Begrudgingly accepting
Here are three general phases in befriending the shadow, letting go of narrow identities, or inquiring into beliefs (all aspects of the same process)...
- Being blindly in the grips of it, not even noticing what is going on
- Noticing it as a shadow, an identity, a belief, and exploring it
- Finding resolution through befriending and becoming intimately familiar with it, and seeing what was already more true for me than my surface belief
I know there is a monster in the back yard, and that I cannot get rid of it, but I am not happy about it either.
Genuine appreciation
Exploring it further, more wholeheartedly, in my daily life and in more detail, seeing what is already more true for me, the monster is revealed as not a monster at all. I find the genuine gifts in that which was placed in the shadow, and in the situation I initially didn't want.

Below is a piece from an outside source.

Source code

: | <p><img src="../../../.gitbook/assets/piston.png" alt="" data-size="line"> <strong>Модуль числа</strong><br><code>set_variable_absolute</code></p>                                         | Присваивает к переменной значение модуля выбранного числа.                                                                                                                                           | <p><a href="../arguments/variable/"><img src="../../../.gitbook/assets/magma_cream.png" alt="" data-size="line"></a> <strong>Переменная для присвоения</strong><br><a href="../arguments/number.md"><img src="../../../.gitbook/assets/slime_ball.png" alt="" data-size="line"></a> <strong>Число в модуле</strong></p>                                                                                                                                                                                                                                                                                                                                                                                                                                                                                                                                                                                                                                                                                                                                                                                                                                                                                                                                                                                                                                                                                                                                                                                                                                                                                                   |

As in the story of Jim Button and Luke the Engine Driver by Michael Ende, the demonic queen dragon turned into, when captured and kept safely in a cage, a golden dragon of wisdom. The horrors of it was real as long as it was roaming free, untamed by civilization. But through capturing it, and containing it without killing it, it was allowed to transform into golden wisdom.
What I initially was blind to, and then begrudgingly accepted, is now something there is genuine and unreserved appreciation for.
Examples
For instance, say I have a chronic illness. Initially, I am identified with getting rid of it. After a while, seeing that it hasn't worked yet, I start working on my own attitudes around it. I try to find peace with it, although I still see the illness as something awful and undesirable. Eventually, I may come to see the real gifts in the illness... I start realize what it has brought to my life that I genuinely appreciate... the maturing and deepening that has happened for me through the illness... this obstacle which nothing could be done with... I may still not have chosen it, if there had been a choice, but now, there is a genuine appreciation for it. Beyond acceptance, is appreciation.
Or I may have trouble with anger, for instance through a one-sided identity as somebody who is not angry. Anger then becomes a real problem, and something I try to avoid in myself and others. It becomes a monster in my life. Then, I may half-heartedly accept that it is here as well, although I still don't like it much. And finally, as I explore it further, I see how it supports my life when it is allowed to become a part of the team of all of me. I learn to genuinely appreciate all of its many gifts to my life... its energy, its ability to get things done in certain situations, its assistance in getting through to people if everything else fails.
Alchemy
In alchemy, this is the process of nigredo (the suffering of being in the grips of it), albedo (the work), and rubedo (the fruition of the work.)